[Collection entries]
↓
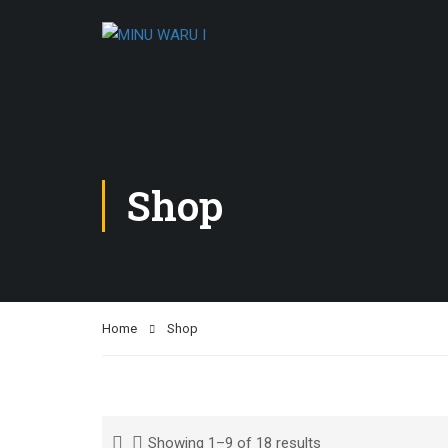
Shop
Home
Shop
Showing 1–9 of 18 results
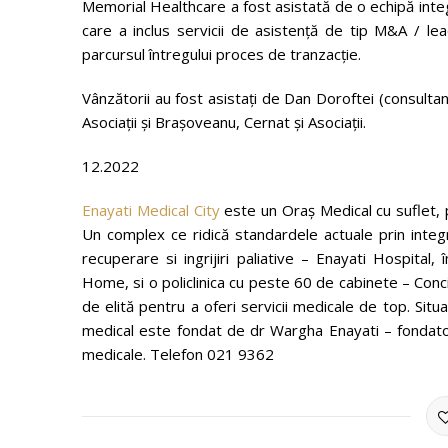
Memorial Healthcare a fost asistată de o echipă integ
care a inclus servicii de asistență de tip M&A / lead
parcursul întregului proces de tranzacție.
Vânzătorii au fost asistați de Dan Doroftei (consulta
Asociații și Brașoveanu, Cernat și Asociații.
12.2022
Enayati Medical City
este un Oraș Medical cu suflet,
Un complex ce ridică standardele actuale prin integ
recuperare si ingrijiri paliative – Enayati Hospital
Home, si o policlinica cu peste 60 de cabinete – Conc
de elită pentru a oferi servicii medicale de top. Situ
medical este fondat de dr Wargha Enayati – fondato
medicale. Telefon 021 9362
↑
THE TASK »
For each line in the data that holds the word "integ", copy the line.

EXERCISE SOLUTION »
Memorial Healthcare a fost asistată de o echipă integ
Un complex ce ridică standardele actuale prin integ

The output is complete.